Forward-looking statements include, receipt of regulatory approval, statements on the proposed use of proceeds; completion of financing on terms proposed; the ability to raise additional funds as required; the development potential and timetable of the Company’s properties and minerals; the current and future price of minerals the Company explores; the estimated size of mineral deposits on the Company’s properties; the realization of those mineral deposit estimates; the timing and amount of estimated future exploration, development and production; costs of future exploration, development and production activities; success of exploration activities; government regulatory matters; discussion of political and environmental risks.
Forward-looking statements are based on the opinions and estimates of management of the Company. Forward-looking statements are subject to known and unknown risks that may cause actual results to be materially different from stated opinions and estimates of management.  Some of the Company’s more material risks are: availability and timing of external financing; unexpected events and delays during exploration; receipt of government and stock exchange approvals; results of current exploration activities; future price of minerals; political risks in the locations of the Company’s properties; appreciation/depreciation of foreign currencies relative to the United States Dollar (the Company’s functional currency) and other risks inherent in the mining and exploration industry. 
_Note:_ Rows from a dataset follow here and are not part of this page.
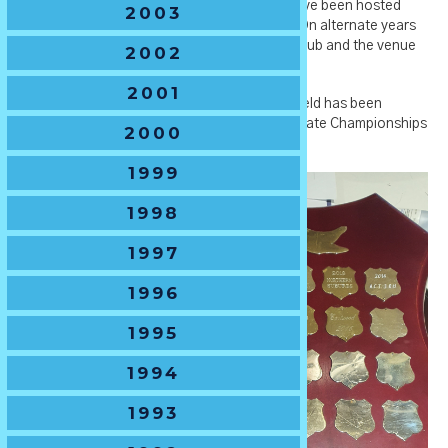
by Orange City Council. *Note - the U14's have been hosted
2003
each year in Orange for over a decade now. On alternate years
our host is Orange City Junior Rugby Union Club and the venue
2002
is Pride Park - Waratah Sports Club.
2001
🏆
Tournament History
- The U14 Boys Shield has been
awarded to the winner of the NSWJRU U14 State Championships
2000
from 1958-present.
1999
1998
1997
1996
1995
1994
1993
This press release does not constitute an offer to sell or a solicitation of an offer to sell any of the securities in the United States. The securities have not been and will not be registered under the United States Securities Act of 1933, as amended (the "U.S. Securities Act") or any state securities laws and may not be offered or sold within the United States or to U.S. Persons unless registered under the U.S. Securities Act and applicable state securities laws or an exemption from such registration is available.